Sunday 17 June 2012

Religion, Football and Politics (In that order)

I have had a terrible hangover all day. As those daft enough to follow me on twitter will already know, I was invited to a barbecue in Edinburgh yesterday. It was hardly barbecue weather and the event transformed itself into a football-fest while copious quantities of drink were consumed. How untypically Scottish you might observe, although only if you had never set foot in Scotland.

Anyway, after brunch, I decided it was a time for a "wee lie doon" only to find that the bandstand outside my house had been appropriated by one of the numerous happy-clappy churches that seem to flourish in Kilsyth. Now, regular readers of this blog will know that I am not necessarily hostile, in normal circumstance, to organised religion. That view was formed however in different circumstance from lying in my bed at three o'clock in the afternoon while being assailed through a p.a. system as to the evils of wild living, interspersed with folk/rock renditions of various potentially redemptory courses my life might take as an alternative. At that point, I found myself thinking of Richard Dawkins as a man who held ridiculously conciliatory views.

So what has any of this got to do with the usual subject of this blog, I hear you think?

Well, simply that as reassurances that I might find a friend in Jesus prevented me from drifting off, I found myself thinking about what I might write about tonight.
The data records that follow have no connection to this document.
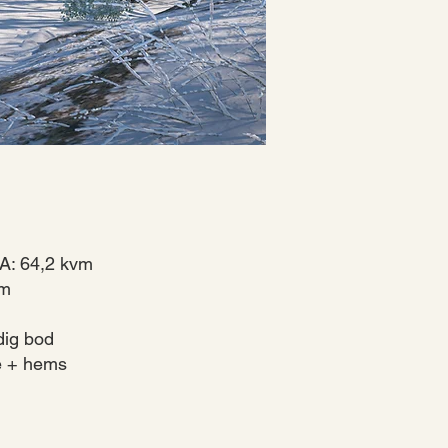
A: 64,2 kvm
om
dig bod
e + hems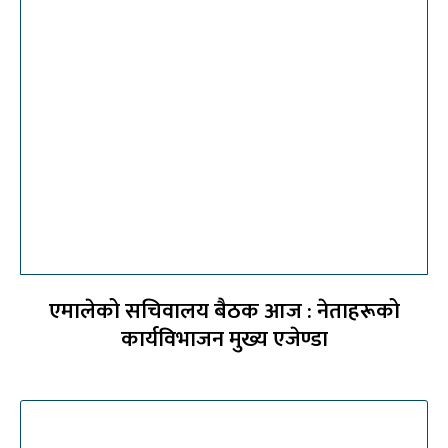
एमालेको सचिवालय बैठक आज : नेताहरूको
कार्यविभाजन मुख्य एजेण्डा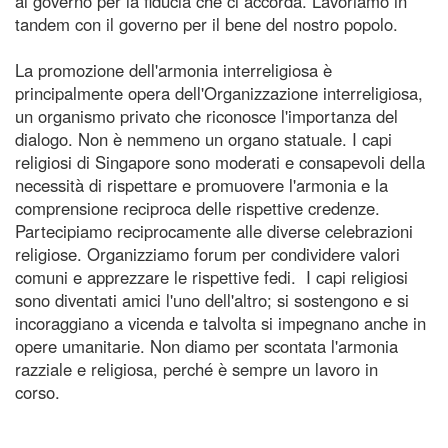
al governo per la fiducia che ci accorda. Lavoriamo in
tandem con il governo per il bene del nostro popolo.
La promozione dell'armonia interreligiosa è
principalmente opera dell'Organizzazione interreligiosa,
un organismo privato che riconosce l'importanza del
dialogo. Non è nemmeno un organo statuale. I capi
religiosi di Singapore sono moderati e consapevoli della
necessità di rispettare e promuovere l'armonia e la
comprensione reciproca delle rispettive credenze.
Partecipiamo reciprocamente alle diverse celebrazioni
religiose. Organizziamo forum per condividere valori
comuni e apprezzare le rispettive fedi. I capi religiosi
sono diventati amici l'uno dell'altro; si sostengono e si
incoraggiano a vicenda e talvolta si impegnano anche in
opere umanitarie. Non diamo per scontata l'armonia
razziale e religiosa, perché è sempre un lavoro in
corso.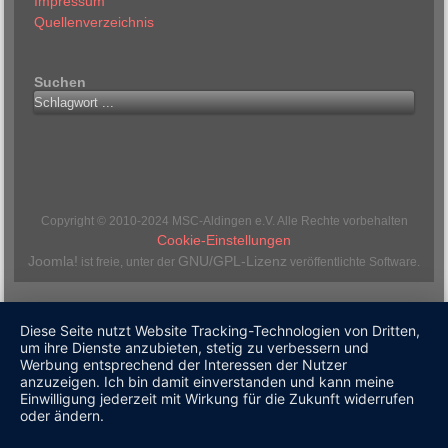
Impressum
Quellenverzeichnis
Suchen
Copyright © 2010-2024 MSC-Aldingen e.V. Alle Rechte vorbehalten
Cookie-Einstellungen
Joomla!
GNU/GPL-Lizenz
ist freie, unter der
veröffentlichte Software.
Diese Seite nutzt Website Tracking-Technologien von Dritten,
um ihre Dienste anzubieten, stetig zu verbessern und
Werbung entsprechend der Interessen der Nutzer
anzuzeigen. Ich bin damit einverstanden und kann meine
Einwilligung jederzeit mit Wirkung für die Zukunft widerrufen
oder ändern.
And it was about what people were discussing at the barbecue. And that was mainly about Rangers. Now, there has been much, good humoured, mockery of the extent to which the agendas of our two main news analysis programmes, Newsnight and Scotland Tonight, have been dominated by discussion of Rangers since the crisis broke with the club slipping into administration on St Valentine's day.  "This is not news" has been the complaint, "it is just sport". Well, setting aside the question of whether, in Scotland, football is ever "just sport", the reason that the editors of these respective programmes have devoted so much time and resources to this issue is because it is one in which people are interested.

And, more importantly, because in a climate where the public are engaged, to a greater or lesser degree, in whether Scotland might viably "go it alone", the patent failure of Scotland in the one significant area where, after the Union, Scotland has chosen to go it alone can't but have an unhappy resonance for those determined to pursue that course more widely.

The reason Rangers went bust is because their ambitions were too big for Scotland. In a world where television revenue became increasingly more important than average home gates (by which latter measure Rangers remain the 19th best supported club in Europe and 6th in the UK), both of the Old Firm teams were at an increasing competitive disadvantage. And as relatively modest domestic television revenues increasingly impacted on their abiltiy to compete in Europe, Rangers found themselves trapped into a vicious downward spiral; a spiral of reduced European revenues as well, which, if you follow the small print, Celtic also recognise. For all the outrage across Glasgow, corners were cut at Rangers not to compete against Celtic but to try, hopelessly, to compete with Arsenal or Manchester United. And, before the ultimate meltdown, it had led to Jelavic being sold to a modest mid-table Premiership side. If Celtic were honest,  any of their top players would have been vulnerable to a similar bid.

And the irony of this is that it is caused by the one bit of particularism which all Scottish political opinion, unionist or nationalist, would defend in the last ditch; that Scotland and England, on the football pitch at least, should remain separate "Countries". But buried in that is a wider, and overtly political, lesson.

All of Rangers and Celtic's financial disadvantage would be solved tomorrow if they could join the (English) Premier League, which they would both very much like to do. And, if that could be done without imperilling the Scottish National Side, most of the rest of Scottish Football would happily wave them on their way. But it can't. We cannot have our cake and eat it. Because, Scotland having resolved to remain separate (a word chosen advisedly)  from their jurisdiction, the English Premier League, at the request of their members, were perfectly entitled then to act in the best interests of no-one but themselves. And these interests did not include indulging two potential major competitors.

And that's the political lesson in all this. If Scotland wants it's own Football Association we are welcome to it, but having made that choice, we are no more entitled to the assistance of the English FA than we would be entitled to the assistance of the Football Associations of Germany or Italy.

Yet, in its current incarnation, that is precisely what the SNP propose as Scottish Independence. We can, apparently, seek competitive corporate tax advantage but yet rely on the Bank of England as lender of last resort. We can create employment through subsidising alternative energy production and then rely on a unified "British" energy market to sell it. We can reject the disagreeable elements of British defence policy yet still enjoy a right to serve in the British Army. We can complain without justification of an abusive relationship but still hope for an amicable divorce.

This is all nonsense. And the SNP know it. And if ever attempted it would end no more happily than the way in which Rangers ended.

More importantly still for how the politics of this will play out, that knowledge is shared by the fast majority of the people of Scotland and will not be overcome by mere semantics. Which is why, if Eck can possibly achieve it, there will not be a Referendum.